[List of tasks]
a) Answer these questions using the devotional text that follows:
(i) What reason does the text give for why "we don't listen"?
(ii) What does He call Himself in the sentence beginning "I am the well"?
(iii) Where does He say He wants to be felt?
b) Carry on the devotional text below from its final sentence, keeping its voice.

We don't believe He can speak through us so we don't speak.
We don't believe He can write through us so we don't write.
We don't believe He can speak directly to us so we don't listen.
We don't believe He can reveal to us things we do not know, so we don't ask.
We don't believe we can actually feel His presence so we don't even try.

He says believe.

We don't even try to feel His love.
We don't look for His face everyday.
We just know about Him.
We don't know Him.

This is what He says:
I am your reality.  I am real.  I am active and living and I am here to love you and make you feel loved.  Don't forget the reality of who I am.  Don't forget the reality of a life spent with me.  Right in front of your face, living inside of you.  Yes, you live in another realm, you live in a world with an open heaven right above you, with all the power you could ever ask for available to you.  I want you to have it.  I am the well that never will run dry.  I want to talk to you, I want you to hear my voice.  I want you to feel me at your very core, in the marrow of your dry bones--Yes, I want them to come to life.  Don't look past who I am.  Don't look past what I can do.  I'm not just something you sing about or read about or talk about.  I'm right here.  I'm in everything you see.  I'm everywhere you go.  I'm a reality.  I'm real.

[Dataset content]
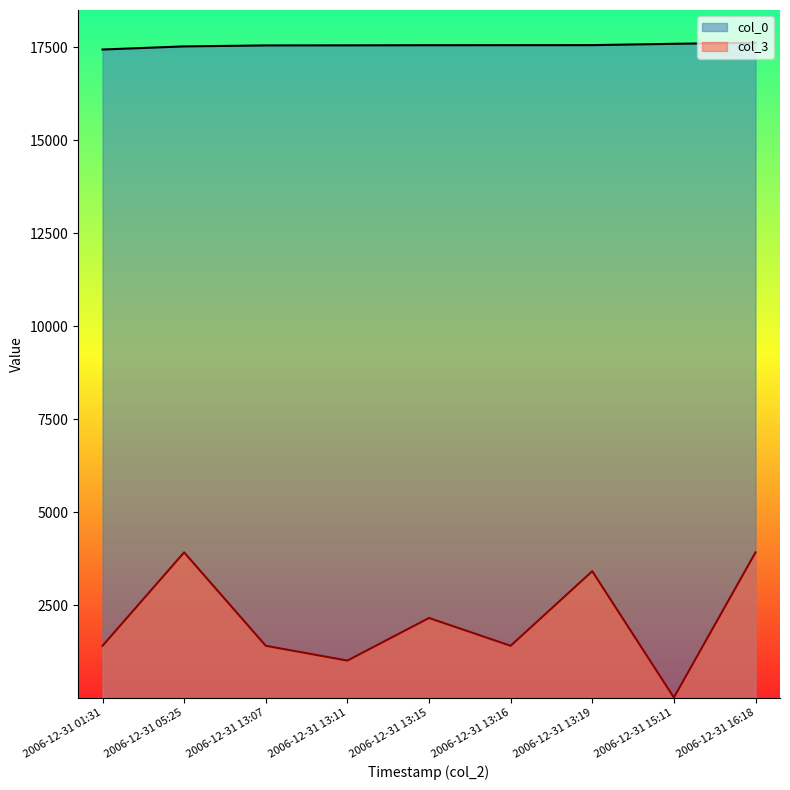

Does the chart have visible grid lines?

No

[Answers to the exercises]
a)
(i) We don't believe He can speak directly to us.
(ii) The well that never will run dry.
(iii) At your very core, in the marrow of your dry bones.

b)
We are not just readers, no.  We are characters in this story.  We are not just on the outside looking in.  We are in.  We are here.  We are a part of all this.  This beauty.  This reality.

Live in expectation.  Expect Him.  

Earth's crammed with heaven,
And every common bush afire with God;
But only he who sees, takes off his shoes,
The rest sit round it and pluck blackberries,
And daub their natural faces unaware.

-Elizabeth Barrett Browning, Aurora Lee

Surrender yourself and say, I believe that You are here.  I believe that You can speak to me and I don't care what it is I have to say because all I want to hear is what you have to say.  That's how you hear Him.  You say I don't care what I want to do because all I want to do is what you want me to do.  That's how you feel Him.

He consumes you, your thoughts, your desires, your passions, your every move.
You and Him are one.

The bible does not just say "Study and know about."  It says "Taste and see." (Psalm 34:8)

Taste it.  Taste the sweetness.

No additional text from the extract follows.